前日黃直回到幽蘭谷告訴牧清來青竹鎮光明教廷與段明匯合,然後他便急匆匆離去,約定在段明處匯合。牧清問黃直為何急匆匆離去,黃直支支吾吾不肯告知,牧清只好任他離去。今日來到青竹鎮後,牧清先陪同仇大海尋遍青竹鎮所有的鐵匠鋪和武器店,最終來到百器堂,就為給仇大海買一件趁手兵器。仇大海善用刀,牧清花大錢為仇大海買了一把鳴鴻刀。鳴鴻刀刀長三尺,鋒利無比,揮舞之時有鴻鳥啾鳴之聲,仇大海甚是喜歡,心中不禁對牧清的好感又多了一層。
仇大海對這把鳴鴻刀愛不釋手,他看了一眼價籤兒,咋舌驚訝。“好貴!“
”刀有價,義無邊,“牧清甩手給店員扔去幾疊銀票,他並不缺錢,藥王神像下的那些珍貴藥材隨便兌換一些就能讓他成為富甲之身,”這把刀是青竹鎮最好的武器藏品了,我曾經想買來送給鄒正,但是因為一些原因沒用上。今日我買來送你,算是你我相識一場的小禮物。這把武器你先將就用著。等回頭到了酆都城,我買一把龍雀寶刀送你玩兒。“
“這哪裡使……“仇大海一句話沒說完,門外突然響起一聲暴呵,”我們少主人看上的武器,還有人敢搶買?“話音剛落,門口闖進三個人,為首一個惡奴模樣的家丁扮相的人來到仇大海身前,一把按住刀鞘吼道,”這把刀你不能買。“
仇大海軍人出身,又做了幾年土匪,身上匪氣不少,他哪裡受得了這種奚落和強詞奪理,飛起一腳就把這個惡奴踹飛出門外。另外兩個人上來也要過招,仇大海同樣手起手落把他們打飛。仇大海把鳴鴻刀扛在肩膀上,追打出門。
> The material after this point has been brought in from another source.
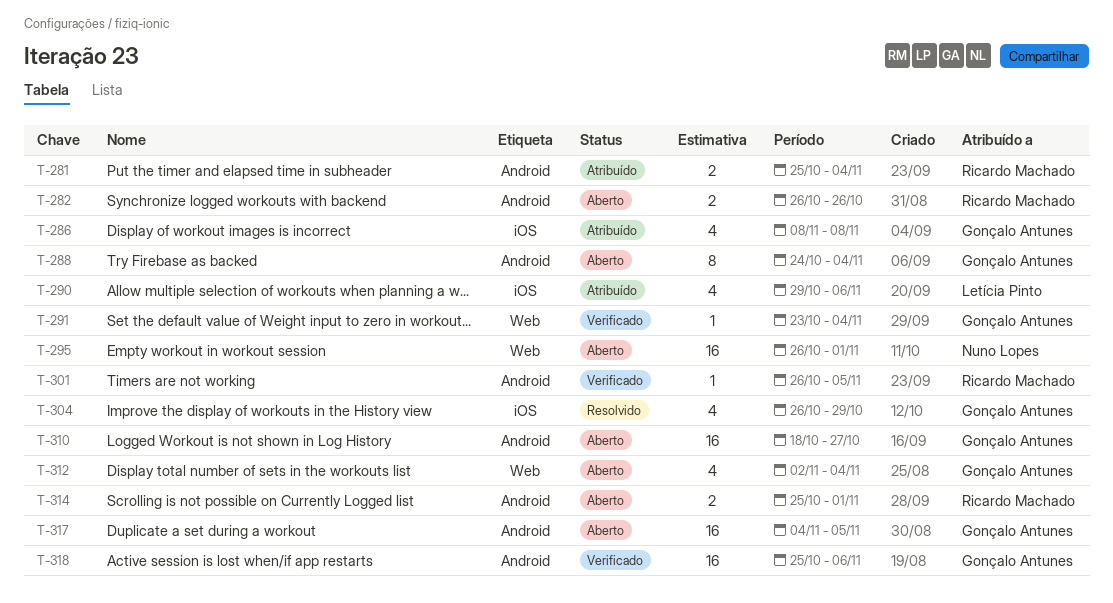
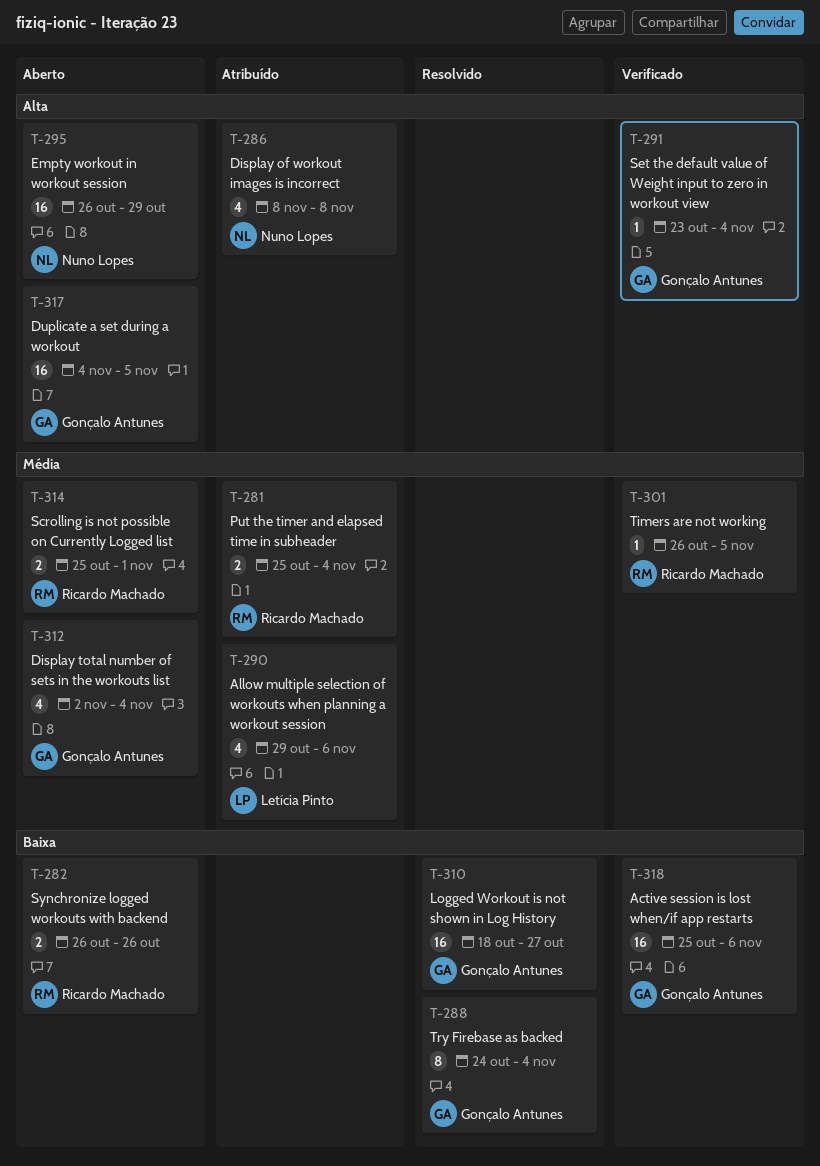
T-286, owner: Gonçalo Antunes -> Nuno Lopes
T-288, status: Aberto -> Resolvido
T-295, due: Nov 1 -> Oct 29
T-304: present -> none
T-310, status: Aberto -> Resolvido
牧清笑而不語,緊隨其後來到門口,他倚在門口的一座獅子石像邊,他很好奇,在青竹鎮誰這麼囂張,居然還有人不讓人買賣。
三個家丁被打得口鼻出血,牙齒碎了好幾顆,每個人的左臉都腫著,他們相互攙扶著從地上爬起來,。仇大海看著他們說道:“認識我是誰嗎?”
三個人被打怕了,搖頭不敢吱聲。
仇大海說道:“虎頭山知道嗎?”
三個人點頭。他們知道今天碰了不該碰的人。
“我是虎頭山大當家仇大海,”仇大海質問他們,“我能買這把刀嗎?”
三個家丁你看看我,我看看你,敢怒不敢言。這時武器店門口看熱鬧的人越來越多,他們以仇大海等人為中心點,扇形圍攏。
“這把刀你買不了!”一道自信且狂傲地聲音從人群后面響起。“虎頭山又如何?一群待死的土匪罷了。等蓋斯將軍大軍到來,小爺放火燒了你們的寨門。”說話者身前有十幾個狐假虎威的家丁,家丁們推開人群,都閃開,都閃開,給少爺讓路。
牧清循聲望去,見到來人,認識!原來是青竹鎮鎮長笑三刀的獨子笑天。
笑天長臉短眉,鼠目扁嘴,穿一件錦緞白跑,腰間掛著流蘇,手裡拿著一把附庸風雅的摺扇,他來到仇大海身前,自信地說道:“你們這些該死的土匪光天化日之下也敢來青竹鎮?”他左右看了看,“還有同夥沒?一併叫他們出來,少爺我今天都把你們抓了回去下大獄。”
“他的同夥是我,你要不要抓回去下獄啊。”牧清來到仇大海身邊站定,笑眯眯地看著笑天,“笑天少爺,最近房事如何啊?”
笑天盯著牧清看了老半天,將信將疑地問:“牛……三木?”
“對嘍。是我。“牧清笑著回答。
笑天很驚訝。“你怎麼……和他……”他看看仇大海,又看看牧清,“糾纏在一起了?幽蘭谷不是被柴東進絞殺了嗎,你沒死?”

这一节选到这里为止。